-- THE PROBLEM --
Nothing but an exact copy is asked for: the lines in the material below from the one with "pinky mcp: (248, 234)" through the one with "pinky mcp: (92, 115)", pictures excluded.

START SUPPLIED INFORMATION

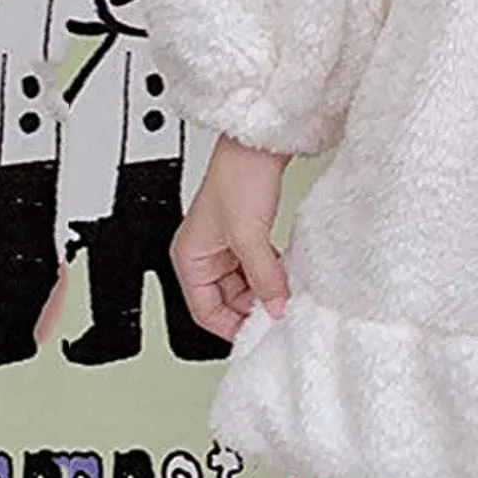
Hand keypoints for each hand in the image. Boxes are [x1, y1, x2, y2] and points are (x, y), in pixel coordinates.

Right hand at [171, 134, 292, 341]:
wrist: (259, 142)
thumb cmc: (239, 176)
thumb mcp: (250, 235)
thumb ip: (264, 276)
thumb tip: (276, 308)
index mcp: (189, 258)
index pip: (205, 312)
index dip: (231, 327)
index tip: (259, 334)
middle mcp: (204, 254)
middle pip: (227, 301)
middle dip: (252, 308)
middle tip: (280, 315)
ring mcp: (227, 245)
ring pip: (246, 285)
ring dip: (266, 290)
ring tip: (287, 295)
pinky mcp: (248, 234)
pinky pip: (259, 267)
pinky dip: (273, 273)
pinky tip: (288, 275)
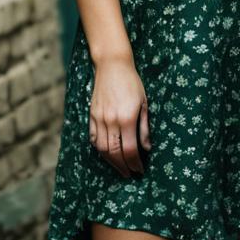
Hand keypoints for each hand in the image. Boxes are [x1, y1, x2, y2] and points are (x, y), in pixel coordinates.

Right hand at [88, 53, 152, 177]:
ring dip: (111, 162)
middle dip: (123, 166)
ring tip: (120, 167)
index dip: (135, 163)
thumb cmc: (132, 82)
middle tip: (130, 174)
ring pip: (103, 149)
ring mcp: (99, 118)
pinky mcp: (92, 115)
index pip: (129, 149)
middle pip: (115, 153)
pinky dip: (100, 150)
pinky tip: (107, 154)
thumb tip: (146, 148)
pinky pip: (94, 138)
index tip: (140, 170)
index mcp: (127, 118)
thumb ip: (144, 127)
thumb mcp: (144, 103)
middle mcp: (111, 120)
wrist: (112, 65)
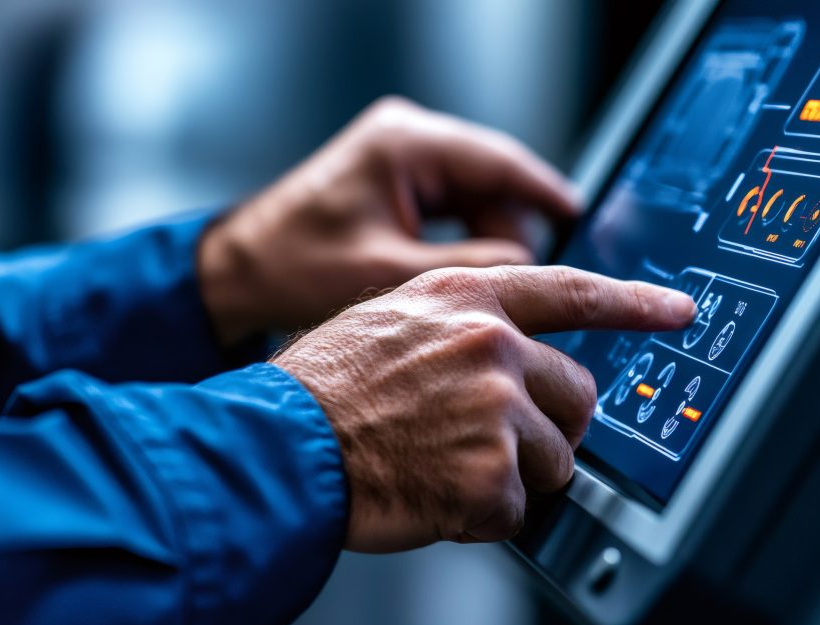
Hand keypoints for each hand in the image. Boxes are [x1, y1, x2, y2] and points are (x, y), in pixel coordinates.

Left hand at [199, 97, 578, 345]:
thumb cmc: (292, 266)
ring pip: (476, 197)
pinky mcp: (397, 185)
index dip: (547, 193)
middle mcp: (407, 141)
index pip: (501, 161)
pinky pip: (452, 208)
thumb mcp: (390, 275)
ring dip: (486, 239)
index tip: (580, 218)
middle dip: (510, 230)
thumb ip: (468, 269)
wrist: (239, 272)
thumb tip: (529, 271)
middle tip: (519, 284)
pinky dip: (464, 240)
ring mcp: (401, 161)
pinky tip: (459, 277)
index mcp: (405, 145)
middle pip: (492, 181)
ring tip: (476, 289)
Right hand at [273, 265, 695, 552]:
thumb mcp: (394, 322)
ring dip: (511, 474)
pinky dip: (481, 515)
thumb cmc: (326, 390)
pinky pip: (517, 508)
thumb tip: (519, 349)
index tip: (678, 308)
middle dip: (545, 427)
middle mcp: (490, 343)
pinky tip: (434, 493)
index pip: (572, 292)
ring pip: (555, 459)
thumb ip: (464, 326)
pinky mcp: (489, 469)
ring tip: (445, 464)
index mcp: (467, 300)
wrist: (280, 446)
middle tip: (485, 439)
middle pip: (576, 396)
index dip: (634, 302)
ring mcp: (494, 405)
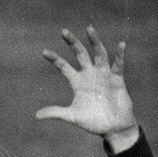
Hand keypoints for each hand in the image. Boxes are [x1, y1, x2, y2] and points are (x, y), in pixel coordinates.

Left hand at [35, 26, 138, 152]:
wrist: (114, 127)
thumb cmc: (93, 121)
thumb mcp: (73, 116)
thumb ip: (56, 113)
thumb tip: (36, 115)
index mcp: (77, 82)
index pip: (64, 67)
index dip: (55, 59)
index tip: (44, 52)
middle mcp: (90, 74)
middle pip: (80, 54)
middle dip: (72, 43)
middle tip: (63, 31)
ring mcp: (104, 75)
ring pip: (99, 53)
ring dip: (94, 41)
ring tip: (89, 29)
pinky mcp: (117, 78)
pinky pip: (118, 64)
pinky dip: (120, 55)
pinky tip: (121, 44)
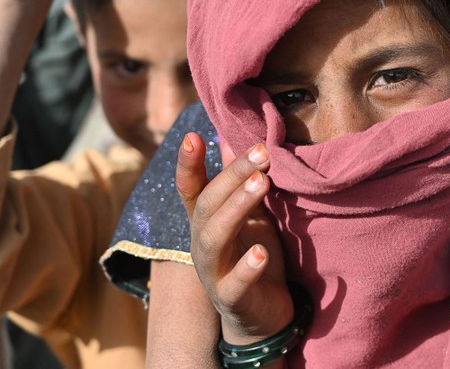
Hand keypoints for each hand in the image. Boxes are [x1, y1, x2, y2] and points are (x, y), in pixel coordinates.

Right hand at [176, 133, 292, 344]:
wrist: (262, 315)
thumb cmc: (252, 253)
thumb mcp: (248, 212)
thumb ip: (235, 179)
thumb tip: (227, 134)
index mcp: (205, 220)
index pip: (191, 188)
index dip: (188, 163)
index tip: (191, 135)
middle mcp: (202, 243)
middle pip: (208, 204)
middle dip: (232, 175)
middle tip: (261, 152)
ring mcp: (213, 272)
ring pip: (215, 237)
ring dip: (238, 208)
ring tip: (262, 184)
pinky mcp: (231, 299)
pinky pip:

END SUPPLIED INFORMATION

-- SOLUTION TO THIS TASK --
pinky mcp: (248, 234)
pinky pip: (259, 267)
pinky dip: (273, 273)
pinky tip: (288, 275)
Hand keypoints for each hand in the image. Boxes are [x1, y1, x2, y2] and points are (x, y), in pixel coordinates.

Right hand at [88, 53, 152, 177]:
ring dip: (111, 162)
middle dip: (123, 166)
ring tip: (120, 167)
index dip: (135, 163)
thumb cmc: (132, 82)
middle tip: (130, 174)
ring pip: (103, 149)
ring mcp: (99, 118)
pinky mcp: (92, 115)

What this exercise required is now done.